• _Task details_
Retyping the data exactly is the task. Include every line.

*** Extracted records ***

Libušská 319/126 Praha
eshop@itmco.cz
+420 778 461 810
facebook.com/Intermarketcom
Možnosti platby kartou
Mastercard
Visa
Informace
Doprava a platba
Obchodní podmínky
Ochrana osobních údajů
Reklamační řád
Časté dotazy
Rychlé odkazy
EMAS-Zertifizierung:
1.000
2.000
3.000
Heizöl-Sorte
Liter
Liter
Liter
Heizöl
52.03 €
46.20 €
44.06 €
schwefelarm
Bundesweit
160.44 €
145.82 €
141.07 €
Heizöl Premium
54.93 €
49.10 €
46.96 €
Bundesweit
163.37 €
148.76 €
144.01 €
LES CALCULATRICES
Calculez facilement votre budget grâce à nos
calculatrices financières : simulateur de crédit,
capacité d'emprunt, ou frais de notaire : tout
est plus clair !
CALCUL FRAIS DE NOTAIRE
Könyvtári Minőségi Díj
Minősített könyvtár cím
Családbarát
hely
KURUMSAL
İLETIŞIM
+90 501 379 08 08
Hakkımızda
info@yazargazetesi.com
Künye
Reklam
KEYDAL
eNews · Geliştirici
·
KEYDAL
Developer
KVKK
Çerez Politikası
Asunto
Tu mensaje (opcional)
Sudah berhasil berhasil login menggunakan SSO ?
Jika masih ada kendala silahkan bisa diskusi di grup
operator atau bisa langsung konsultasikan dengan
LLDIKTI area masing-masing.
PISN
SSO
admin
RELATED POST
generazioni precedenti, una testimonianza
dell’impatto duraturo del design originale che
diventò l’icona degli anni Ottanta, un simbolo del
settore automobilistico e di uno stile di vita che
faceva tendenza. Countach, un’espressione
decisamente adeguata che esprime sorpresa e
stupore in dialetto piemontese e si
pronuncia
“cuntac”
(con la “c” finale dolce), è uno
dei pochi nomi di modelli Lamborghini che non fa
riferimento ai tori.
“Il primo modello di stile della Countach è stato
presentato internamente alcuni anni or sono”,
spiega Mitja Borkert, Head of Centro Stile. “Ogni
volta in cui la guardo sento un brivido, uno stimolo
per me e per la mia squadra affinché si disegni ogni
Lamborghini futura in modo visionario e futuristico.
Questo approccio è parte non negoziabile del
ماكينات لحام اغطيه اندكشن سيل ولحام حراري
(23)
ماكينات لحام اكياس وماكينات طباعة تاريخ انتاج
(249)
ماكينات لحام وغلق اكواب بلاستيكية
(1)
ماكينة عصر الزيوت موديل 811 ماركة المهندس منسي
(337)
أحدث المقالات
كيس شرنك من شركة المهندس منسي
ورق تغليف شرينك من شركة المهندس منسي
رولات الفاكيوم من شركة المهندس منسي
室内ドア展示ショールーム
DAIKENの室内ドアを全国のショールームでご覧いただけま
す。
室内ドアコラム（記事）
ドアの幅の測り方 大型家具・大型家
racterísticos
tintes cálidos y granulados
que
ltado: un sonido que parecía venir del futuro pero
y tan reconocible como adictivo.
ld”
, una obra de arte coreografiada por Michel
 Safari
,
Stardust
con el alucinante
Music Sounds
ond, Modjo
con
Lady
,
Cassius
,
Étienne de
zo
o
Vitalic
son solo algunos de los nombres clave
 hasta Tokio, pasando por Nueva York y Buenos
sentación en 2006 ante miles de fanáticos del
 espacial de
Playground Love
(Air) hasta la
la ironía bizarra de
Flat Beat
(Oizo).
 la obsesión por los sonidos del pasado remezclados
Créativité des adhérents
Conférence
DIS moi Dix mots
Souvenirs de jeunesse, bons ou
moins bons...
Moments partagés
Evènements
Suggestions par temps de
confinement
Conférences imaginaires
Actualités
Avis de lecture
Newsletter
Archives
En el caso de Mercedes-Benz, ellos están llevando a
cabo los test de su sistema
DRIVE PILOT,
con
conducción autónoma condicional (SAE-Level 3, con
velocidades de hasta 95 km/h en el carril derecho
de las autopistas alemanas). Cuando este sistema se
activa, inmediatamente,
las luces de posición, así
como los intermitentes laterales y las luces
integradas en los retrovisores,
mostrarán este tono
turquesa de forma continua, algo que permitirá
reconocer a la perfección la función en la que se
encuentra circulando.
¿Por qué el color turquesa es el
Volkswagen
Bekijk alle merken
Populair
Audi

*** End of Extracted records ***

• _Task solution_
Libušská 319/126 Praha
eshop@itmco.cz
+420 778 461 810
facebook.com/Intermarketcom
Možnosti platby kartou
Mastercard
Visa
Informace
Doprava a platba
Obchodní podmínky
Ochrana osobních údajů
Reklamační řád
Časté dotazy
Rychlé odkazy
EMAS-Zertifizierung:
1.000
2.000
3.000
Heizöl-Sorte
Liter
Liter
Liter
Heizöl
52.03 €
46.20 €
44.06 €
schwefelarm
Bundesweit
160.44 €
145.82 €
141.07 €
Heizöl Premium
54.93 €
49.10 €
46.96 €
Bundesweit
163.37 €
148.76 €
144.01 €
LES CALCULATRICES
Calculez facilement votre budget grâce à nos
calculatrices financières : simulateur de crédit,
capacité d'emprunt, ou frais de notaire : tout
est plus clair !
CALCUL FRAIS DE NOTAIRE
Könyvtári Minőségi Díj
Minősített könyvtár cím
Családbarát
hely
KURUMSAL
İLETIŞIM
+90 501 379 08 08
Hakkımızda
info@yazargazetesi.com
Künye
Reklam
KEYDAL
eNews · Geliştirici
·
KEYDAL
Developer
KVKK
Çerez Politikası
Asunto
Tu mensaje (opcional)
Sudah berhasil berhasil login menggunakan SSO ?
Jika masih ada kendala silahkan bisa diskusi di grup
operator atau bisa langsung konsultasikan dengan
LLDIKTI area masing-masing.
PISN
SSO
admin
RELATED POST
generazioni precedenti, una testimonianza
dell’impatto duraturo del design originale che
diventò l’icona degli anni Ottanta, un simbolo del
settore automobilistico e di uno stile di vita che
faceva tendenza. Countach, un’espressione
decisamente adeguata che esprime sorpresa e
stupore in dialetto piemontese e si
pronuncia
“cuntac”
(con la “c” finale dolce), è uno
dei pochi nomi di modelli Lamborghini che non fa
riferimento ai tori.
“Il primo modello di stile della Countach è stato
presentato internamente alcuni anni or sono”,
spiega Mitja Borkert, Head of Centro Stile. “Ogni
volta in cui la guardo sento un brivido, uno stimolo
per me e per la mia squadra affinché si disegni ogni
Lamborghini futura in modo visionario e futuristico.
Questo approccio è parte non negoziabile del
ماكينات لحام اغطيه اندكشن سيل ولحام حراري
(23)
ماكينات لحام اكياس وماكينات طباعة تاريخ انتاج
(249)
ماكينات لحام وغلق اكواب بلاستيكية
(1)
ماكينة عصر الزيوت موديل 811 ماركة المهندس منسي
(337)
أحدث المقالات
كيس شرنك من شركة المهندس منسي
ورق تغليف شرينك من شركة المهندس منسي
رولات الفاكيوم من شركة المهندس منسي
室内ドア展示ショールーム
DAIKENの室内ドアを全国のショールームでご覧いただけま
す。
室内ドアコラム（記事）
ドアの幅の測り方 大型家具・大型家
racterísticos
tintes cálidos y granulados
que
ltado: un sonido que parecía venir del futuro pero
y tan reconocible como adictivo.
ld”
, una obra de arte coreografiada por Michel
 Safari
,
Stardust
con el alucinante
Music Sounds
ond, Modjo
con
Lady
,
Cassius
,
Étienne de
zo
o
Vitalic
son solo algunos de los nombres clave
 hasta Tokio, pasando por Nueva York y Buenos
sentación en 2006 ante miles de fanáticos del
 espacial de
Playground Love
(Air) hasta la
la ironía bizarra de
Flat Beat
(Oizo).
 la obsesión por los sonidos del pasado remezclados
Créativité des adhérents
Conférence
DIS moi Dix mots
Souvenirs de jeunesse, bons ou
moins bons...
Moments partagés
Evènements
Suggestions par temps de
confinement
Conférences imaginaires
Actualités
Avis de lecture
Newsletter
Archives
En el caso de Mercedes-Benz, ellos están llevando a
cabo los test de su sistema
DRIVE PILOT,
con
conducción autónoma condicional (SAE-Level 3, con
velocidades de hasta 95 km/h en el carril derecho
de las autopistas alemanas). Cuando este sistema se
activa, inmediatamente,
las luces de posición, así
como los intermitentes laterales y las luces
integradas en los retrovisores,
mostrarán este tono
turquesa de forma continua, algo que permitirá
reconocer a la perfección la función en la que se
encuentra circulando.
¿Por qué el color turquesa es el
Volkswagen
Bekijk alle merken
Populair
Audi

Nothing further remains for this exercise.